The Art of Semantics
A Romanian translation of this article is provided by Alexander Ovsov.
Horizontal Rules
Towards the end of the month of May, the WHATWG
mailing list dove into a debate over the purpose of the
<hr>
element: whether it is purely presentational and should be dropped,
whether it indicated a break between sections and should be replaced
by proper sectioning, or whether indeed it had a different role to
play:
Ian Hickson writes
On Sat, 21 May 2005, Anne van Kesteren wrote: > > Why doens't SECTION suffice? They are sections separated by decoration. > At least, that is how it appeals to me. They're not really sections. The chapter is the section, these are paragraphs together in the same chapter, with a divider between some of the paragraphs. I read a lot of fiction books and when I come across a "* * *" it reads to me like a paragraph, saying "Meanwhile, in a different part of the universe:"; it doesn't read as "end section. new section:". IMHO.
Later on, Ian takes out his ASCII brushes to depict his point more clearly:
On Mon, 23 May 2005, Christoph Päper wrote: > Anyhow you can still group paragraphs by wrapping them in a division > instead of dividing them by a separator. The latter is IMO not a very > markupish approach. MLs are usually about putting (informational) atoms > into bags and these into larger ones, iterated until you reach the top > one, the root. The paragraphs are all part of the <section> (chapter). They're not further grouped together, IMHO. An <hr> is equivalent to a <p> with the content "Meanwhile, somewhere else..." or similar ("From someone else's point of view...", "At another time..."). In fact if a story was to be styled into comic form, <hr> elements would typically be presented as narrator-level text in the next paragraph's panel. For example: <p><q>No!<q> said Fred.</p> <hr> <p>The tree stood alone.</p> In comic form: +----------+ +--------------+-------+ | _____ | | Meanwhile... | | | < No! > | +--------------+ | | \/^^^ | | /|\ | | o | | /|\ | | -+- | | | | | / \ | | | | +----------+ +----------------------+ Not that we have any user agents or stylesheet languages (short of actual humans) capable of that kind of interpretation and presentation today, but my point is that the <hr> here is a unit on par with a paragraph, it's not an artefact of an implied higher level grouping. In text form: "No!" said Fred. * * * The tree stood alone. In aural form: No!, said Fred. [pause] The tree stood alone. If we didn't have <hr>, I would imagine the above example would be marked up as: <p><q>No!</q> said Fred.</p> <p>* * *</p> <p>The tree stood alone.</p> ...or some such. I really don't think: <p><q>No!</q> said Fred.</p> </plot> <plot> <p>The tree stood alone.</p> ...would be better than <hr>, in fact I think it would be unnatural from an authoring perspective. We mustn't fall into the trap of considering everything to be a hierarchy, just because that is what XML most easily marks up. Book authors have managed quite well for centuries without considering their documents to be formed of trees! (Notwithstanding what paper is made of, I mean.)
Meaningless Markup
Along the way, Christoph Päper and Ian also argued the semantics of
<div>
and <span>
.
As Christoph was proposing that <hr>
should be replaced by deliberate use of classified <div>
,
he explained:
'div' is the proper HTML element type for subdivisions (of sections) that actually are not sections. (IMO sections always have a heading, 'h'.) It, optionally, can be categorized with the 'class' attribute and be identified by an 'id' attribute.

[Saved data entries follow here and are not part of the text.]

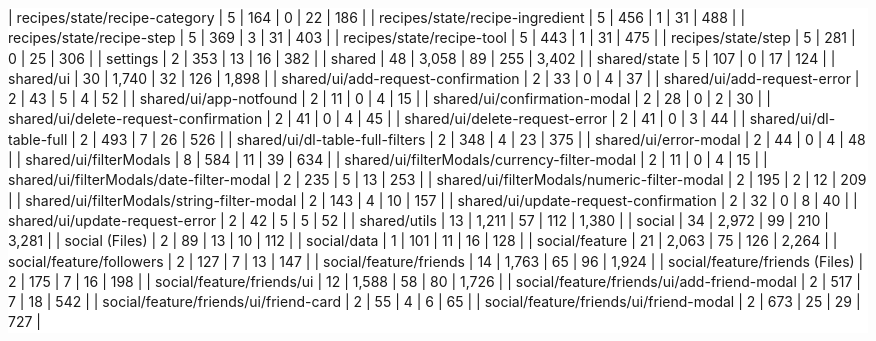 | recipes/state/recipe-category | 5 | 164 | 0 | 22 | 186 |
| recipes/state/recipe-ingredient | 5 | 456 | 1 | 31 | 488 |
| recipes/state/recipe-step | 5 | 369 | 3 | 31 | 403 |
| recipes/state/recipe-tool | 5 | 443 | 1 | 31 | 475 |
| recipes/state/step | 5 | 281 | 0 | 25 | 306 |
| settings | 2 | 353 | 13 | 16 | 382 |
| shared | 48 | 3,058 | 89 | 255 | 3,402 |
| shared/state | 5 | 107 | 0 | 17 | 124 |
| shared/ui | 30 | 1,740 | 32 | 126 | 1,898 |
| shared/ui/add-request-confirmation | 2 | 33 | 0 | 4 | 37 |
| shared/ui/add-request-error | 2 | 43 | 5 | 4 | 52 |
| shared/ui/app-notfound | 2 | 11 | 0 | 4 | 15 |
| shared/ui/confirmation-modal | 2 | 28 | 0 | 2 | 30 |
| shared/ui/delete-request-confirmation | 2 | 41 | 0 | 4 | 45 |
| shared/ui/delete-request-error | 2 | 41 | 0 | 3 | 44 |
| shared/ui/dl-table-full | 2 | 493 | 7 | 26 | 526 |
| shared/ui/dl-table-full-filters | 2 | 348 | 4 | 23 | 375 |
| shared/ui/error-modal | 2 | 44 | 0 | 4 | 48 |
| shared/ui/filterModals | 8 | 584 | 11 | 39 | 634 |
| shared/ui/filterModals/currency-filter-modal | 2 | 11 | 0 | 4 | 15 |
| shared/ui/filterModals/date-filter-modal | 2 | 235 | 5 | 13 | 253 |
| shared/ui/filterModals/numeric-filter-modal | 2 | 195 | 2 | 12 | 209 |
| shared/ui/filterModals/string-filter-modal | 2 | 143 | 4 | 10 | 157 |
| shared/ui/update-request-confirmation | 2 | 32 | 0 | 8 | 40 |
| shared/ui/update-request-error | 2 | 42 | 5 | 5 | 52 |
| shared/utils | 13 | 1,211 | 57 | 112 | 1,380 |
| social | 34 | 2,972 | 99 | 210 | 3,281 |
| social (Files) | 2 | 89 | 13 | 10 | 112 |
| social/data | 1 | 101 | 11 | 16 | 128 |
| social/feature | 21 | 2,063 | 75 | 126 | 2,264 |
| social/feature/followers | 2 | 127 | 7 | 13 | 147 |
| social/feature/friends | 14 | 1,763 | 65 | 96 | 1,924 |
| social/feature/friends (Files) | 2 | 175 | 7 | 16 | 198 |
| social/feature/friends/ui | 12 | 1,588 | 58 | 80 | 1,726 |
| social/feature/friends/ui/add-friend-modal | 2 | 517 | 7 | 18 | 542 |
| social/feature/friends/ui/friend-card | 2 | 55 | 4 | 6 | 65 |
| social/feature/friends/ui/friend-modal | 2 | 673 | 25 | 29 | 727 |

But Ian didn't agree that the code in Christoph's example expressed his intended semantics:
Remember that class="" and <div> are meaningless. A document has the same semantics after you strip out any class attributes and <div> elements.
However, Christoph
rejected
such an extreme conception of
<div>
,
<span>
,
and 'class'
,
explaining that while such markup does not express the semantics of purpose,
it still expresses the semantics of structure:
You say that and some others share that point of view, but I (and probably others) disagree. It is true that 'div' or 'class' don't provide semantics directly, but they do indirectly: Everything inside a 'div' belongs together somehow and everything that shares a class (inside a document instance) is related to each other somehow. You cannot know /how/, but /that/.
FWIW, I share Christoph's point of view here.
x/HTML5
As Hixie reforms the Hypertext Markup Language through the WHATWG, he has subtly altered and refined the definitions of many seemingly simple elements. The new semantics are surprisingly elegant, and gracefully more powerful than before. I think if anyone is capable of taking HTML to its ideal, it's him, and I believe the language will owe Ian a great debt some years from now.